Apropos of its host city, Berkeley's Bay Area Book Festival is deeply invested in social justice, this year tackling some of America's most pressing causes with the wisdom of words -- from mass incarceration and immigration to women's issues and the environment. There will even be socially conscious comic books.
Now in its fifth year, the two-day bibliophile's paradise will be held Saturday and Sunday at various indoor and outdoor locations in downtown Berkeley and is expected to draw about 25,000 people.
Book fans will have a chance to hear from more than 250 powerful voices in the literary world -- authors like Ishmael Reed, Tommy Pico, R.O. Kwon and Charlie Jane Anders -- who will participate in panels and literary sessions.
There will be discussion groups, keynote speakers, musical performances, an outdoor fair with four stages, 200 literary exhibitors in a wide array of genres -- mysteries, sci-fi, food writing, kids' books and everything in between -- plus a children's and family area to "grow a reader."
"This year more than ever, the festival presents a diverse array of authors, exploring some of today's most urgent, complex issues," said the festival's executive director, Cherilyn Parsons, who launched the event in 2015 and has since seen it grow to one of the nation's premier literary celebrations.
"Magic happens when people come together around books," Parsons said.
For 2019, the overall theme is "creating a better world through the power of literature." With this in mind, the keynote talk at 7:30 p.m. Saturday is titled, "Enough is Enough: Fighting Economic Injustice."
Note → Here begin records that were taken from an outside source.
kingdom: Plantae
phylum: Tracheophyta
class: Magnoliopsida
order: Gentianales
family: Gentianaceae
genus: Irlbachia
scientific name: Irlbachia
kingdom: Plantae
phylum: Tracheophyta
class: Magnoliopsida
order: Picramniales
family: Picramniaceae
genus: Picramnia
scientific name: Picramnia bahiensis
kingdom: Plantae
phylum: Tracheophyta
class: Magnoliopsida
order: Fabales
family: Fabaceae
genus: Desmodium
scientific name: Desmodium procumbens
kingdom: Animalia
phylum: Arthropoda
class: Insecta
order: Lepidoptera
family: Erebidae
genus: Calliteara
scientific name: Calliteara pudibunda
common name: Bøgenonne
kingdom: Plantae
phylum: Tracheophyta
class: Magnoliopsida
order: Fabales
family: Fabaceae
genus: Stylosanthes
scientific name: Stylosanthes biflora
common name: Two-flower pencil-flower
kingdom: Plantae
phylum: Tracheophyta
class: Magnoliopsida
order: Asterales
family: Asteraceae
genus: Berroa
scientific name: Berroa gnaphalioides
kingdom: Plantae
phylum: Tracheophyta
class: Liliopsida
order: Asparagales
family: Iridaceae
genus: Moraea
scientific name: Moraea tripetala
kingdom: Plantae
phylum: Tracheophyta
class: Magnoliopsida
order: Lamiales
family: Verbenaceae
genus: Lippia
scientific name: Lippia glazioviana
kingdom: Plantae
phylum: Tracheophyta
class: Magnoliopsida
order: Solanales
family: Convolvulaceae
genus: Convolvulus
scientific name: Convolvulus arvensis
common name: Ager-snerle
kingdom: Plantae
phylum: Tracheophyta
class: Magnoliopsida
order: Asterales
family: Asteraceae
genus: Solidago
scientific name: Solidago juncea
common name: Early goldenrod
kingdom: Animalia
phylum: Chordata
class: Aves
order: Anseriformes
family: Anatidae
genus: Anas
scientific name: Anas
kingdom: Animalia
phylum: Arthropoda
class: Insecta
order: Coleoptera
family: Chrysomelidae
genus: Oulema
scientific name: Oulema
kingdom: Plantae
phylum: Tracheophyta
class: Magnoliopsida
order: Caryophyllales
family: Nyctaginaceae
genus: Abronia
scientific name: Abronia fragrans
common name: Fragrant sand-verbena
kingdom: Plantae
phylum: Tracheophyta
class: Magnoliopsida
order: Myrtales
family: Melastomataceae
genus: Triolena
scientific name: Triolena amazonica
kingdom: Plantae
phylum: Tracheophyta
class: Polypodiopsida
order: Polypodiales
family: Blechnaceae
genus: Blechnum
Author Anand Giridharadas ("Winners Take All: The Elite Charade of Changing the World") will be in conversation with former Secretary of Labor and author Robert Reich ("The Common Good"), and financial justice advocate Kat Taylor. The session will include a musical overture by Indian fusion artist Isheeta Ganguly.
The Sunday closing discussion will focus on incarceration.
In the talk, "The Unbreakable Human Spirit: Albert Woodfox on Survival in Solitary," Woodfox will discuss his recently published memoir, "Solitary," and share his story about four decades in solitary confinement for a crime he did not commit.
He'll be interviewed by Shane Bauer, Mother Jones reporter and author of "American Prison." Bauer is also a survivor of solitary confinement, arrested while hiking on the Iran-Iraq border in 2009 and imprisoned for two years.
Other notable festival sessions include a tribute to Lawrence Ferlinghetti for his 100th birthday, a celebration of The Paris Review, a screening of the documentary "Worlds of Ursula K. Le Guin" followed by a discussion with the filmmaker, and the Berkeley Symphony Orchestra performing original compositions inspired by the work of Bay Area poets.
The festival runs from 10 a.m. to 9:30 p.m. Saturday and 10 a.m. to 6:30 p.m. Sunday. More information can be found at www.baybookfest.org.
- Beginning Friday at 10 a.m., Milvia Street will be closed to vehicle traffic between Center Street and Allston Way. The roadway will be open to bicycle traffic.
- Beginning Friday at 5 p.m., Allston Way will be closed between Milvia Street and Martin Luther King Jr. Way.
- The roadways are expected to reopen to traffic on Sunday at 11 p.m.